Friday, April 1, 2011

My Boy Growing

You’re 8 and ¾, almost 9. You’re growing fast; your brain is beating your body in the race, and although you’re the smallest in your 3rd grade class, you’ve got one of the biggest personalities. You are learning new things everyday, about the world around you, about your family, about yourself, and about where you fit into everything. You have big ideas and you want to share them all. You believe, deep down in your gut, that your opinion is the most important. I believe the same about mine, which makes for some messy headlong crashes at times. We argue every day and while I’ve determined I won’t continue, somehow each day you manage to engage me once again. I plan for forced stand downs, like the US in the Cuban Missile Crisis, and you, unlike Cuba, are not fazed by the size of your opponent. But we’re working on it.


I realize you’re trying to figure things out, what’s important and what’s not, what deserves a fight and what isn’t worth the effort. Sometimes I forget that while I see no real value in some of the issues you chose to debate, they are extremely important to you. Please forgive me when I fail to recognize the largeness of your world, even when it seems small to me. And I will do the same when you assume as much about mine. I know you don’t understand why I limit you in so many ways. Oh that I could make you understand…I place some limits to protect, and others to preserve, and still others to balance who I believe you’ll be someday. And I fail, too. You already know it, but I want you to know that I know it too.

There’s another side to you, too; a softer side. This side of you still wants to lay your head on my shoulder when we watch movies together. This part of you wants me to laugh at your jokes, as silly as they are, and hear all the important information you tell about the happenings on the playground. This side is the one that still on occasion asks if you can sleep in my bed when Dad is away.
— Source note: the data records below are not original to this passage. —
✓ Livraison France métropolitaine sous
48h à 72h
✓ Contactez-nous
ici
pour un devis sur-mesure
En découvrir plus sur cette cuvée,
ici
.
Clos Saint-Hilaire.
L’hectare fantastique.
This side still takes my hand when I reach for yours in a busy parking lot or store. This is the side that you’re trying to give up, but don’t really want to yet. This is the side that wars with that independent part of you, the part that wants freedom and space and opinions. This softer side wants to hold on to my arm when we pray together at night. This side longs for my approval.

These warring worlds in which you live make life difficult. As hard as it is to believe, I understand the struggle and I know the pain that it can bring. Soon the more independent part will have the louder voice, and you’ll want to lie close to me less and less. This louder voice will tell you to keep daily happenings to yourself, that I won’t understand, or care. (And please forgive me for the times I communicated as much.) The part of you that needs to be free will continue to resist me, and I will keep working to hold you somewhat close, even when you push away.

But for now, for now I will remember that there is still a softer side. I will quietly celebrate that you still take my hand when I hold it out to you. I will try not to notice that sometimes you don’t take it right away – I will simply be glad you take it at all. And I will purpose to not hold on to it too tight, because I know you won’t be 8 and ¾ forever. 9 is just around the corner, and so very soon you'll be grown.